Could construction costs finally be stabilising? New data from the Australian Bureau of Statistics (ABS) is giving home builders and renovators reason to hope.
According to the data collection agency, the cost of house building materials was unchanged in the September quarter, marking the first time that prices have not recorded volatile quarterly adjustments since before the pandemic.
ABS’ Producer Price Index for house construction inputs saw a 0.0 per cent change in the September 2023 quarter compared to the previous quarter, which is a key metric many have been looking at in the construction industry as rising costs have increasingly eaten away at profit margins.
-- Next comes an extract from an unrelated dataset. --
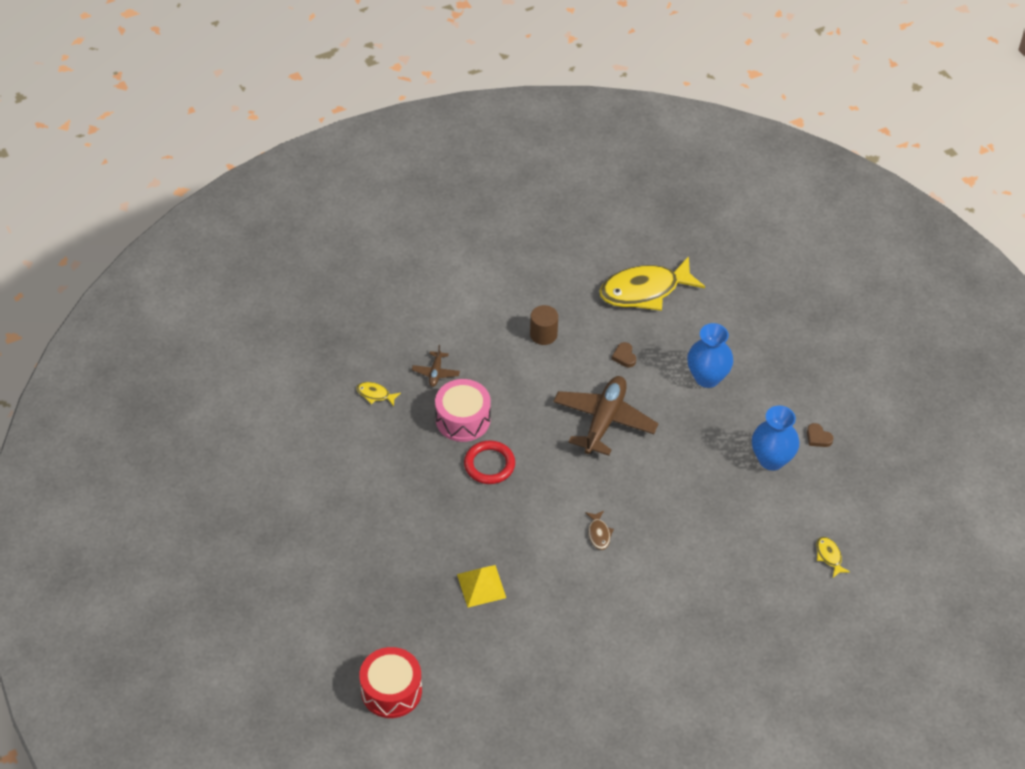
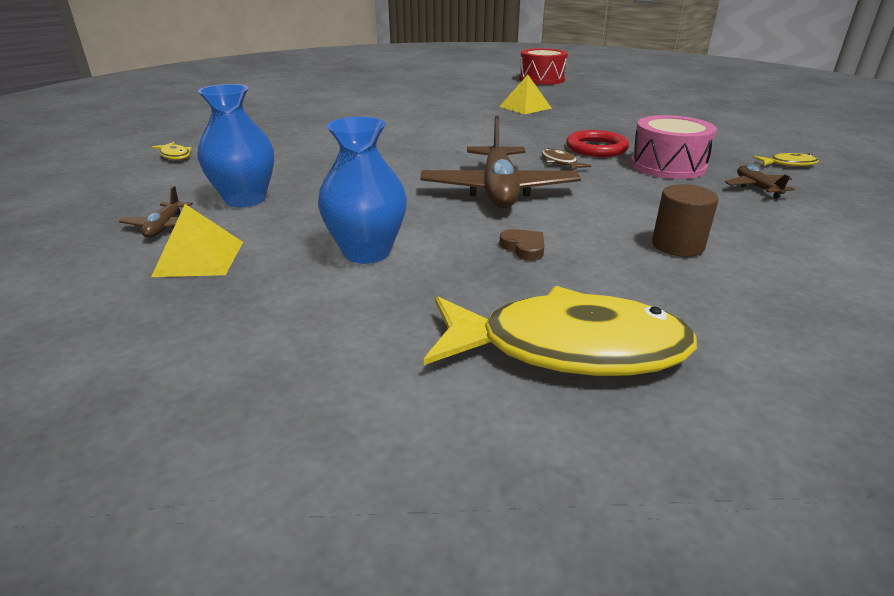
camera: 160 degrees right, 20 degrees down
(599, 534) = (442, 135): brown fish -> brown fish (560, 162)
(645, 291) = (567, 348): yellow fish -> yellow fish turned 45 degrees clockwise
(794, 398) = (199, 258): none -> yellow pyramid
(818, 437) = (165, 227): brown heart -> brown plane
The Housing Industry Association (HIA) described the quarterly results as something of a relief with industry insiders as well as consumers desperate for more certainty around construction costs.
“The slowing in cost of house building inputs reflects a significant easing in the materials constraints that plagued the industry during the pandemic,” said HIA’s senior economist, Tom Devitt.
“This sees the cost of house building materials just 4.4 per cent higher over the year, compared to a 17.3 per cent annual increase in 2021–22,” Mr Devitt explained.
Behind the figures lurked positive signs that some of the materials most impacted by pandemic-era supply chain disruptions are now more readily available.
“Some of the worst affected products during the pandemic are now seeing outright declines in price,” Mr Devitt said.
“Last year, structural timber and reinforcing steel prices were both up by more than 60 per cent on pre-pandemic levels. In the last year, they have declined by 8.8 per cent and 5.3 per cent respectively. Steel beams and sections, which were up by more than 50 per cent a year ago, subsequently declined by 17.2 per cent”.
Home builders aside, Mr Devitt commented that the figures bode well for the economy more broadly, and could bring trickle-down relief for Australians facing the cost-of-living crunch.
“Most of Australia’s pandemic inflationary pressures came from building materials and fuel. As these pressures ease, it will provide more certainty of future house building costs, as well as hasten the need for a cut to interest rates,” he said.
The news will also be welcome to governments that have staked their handling of the housing crisis on the ability to ramp up home building considerably.
Beginning in July 2024, the country is embarking on a period in which it has committed to construct 1.2 million new homes in five years, which would see it churn out new dwellings at an unprecedented speed.